Le médecin ponctuait ses mots de hochements de tête et de sourires convaincants qui mirent en Jacqueline beaucoup d'espérance. Ranimée, elle nous rapporta ces propos et nous confia qu'elle était sortie de cet entretien à moitié guérie. Elle connaissait le noyau de son mal et le combattrait. Elle se moralisait. Elle revenait de loin, Jacqueline.
Pourquoi ai-je évoqué l'épreuve de cette amie ? A cause de son issue heureuse ? Ou seulement pour retarder la formulation du choix que j'ai fait, choix que ma raison refusait mais qui s'accordait à l'immense tendresse que je vouais à Modou Fall?
Oui, je voyais bien où se trouvait la bonne solution, la digne solution.
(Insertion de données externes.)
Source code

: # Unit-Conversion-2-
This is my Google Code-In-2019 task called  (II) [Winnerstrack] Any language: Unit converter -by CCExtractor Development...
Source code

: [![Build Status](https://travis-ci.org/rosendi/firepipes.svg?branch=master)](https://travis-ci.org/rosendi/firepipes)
Et, au grand étonnement de ma famille, désapprouvée uniquement par mes enfants influencées par Daba, je choisis de rester. Modou et Mawdo surpris ne comprenaient pas Toi, mon amie, prévenue, tu ne fis rien pour me dissuader, respectueuse de mon nouveau choix de vie.
Je pleurais tous les jours.
Dès lors, ma vie changea. Je m'étais préparée à un partage équitable selon l'Islam, dans le polygamique. Je n'eus rien entre les mains.
-Tu n'es pas au bout de tes peines, prédisait Daba.
Le vide m'entourait. Et Modou me fuyait. Les tentatives amicales ou familiales, pour le ramener au bercail, furent vaines. Une voisine du nouveau couple m'expliqua que la "petite" entrait en transes, chaque fois que Modou prononçait mon nom ou manifestait le désir de voir ses enfants. Il ne vint jamais plus; son nouveau bonheur recouvrit petit à petit notre souvenir. Il nous oublia.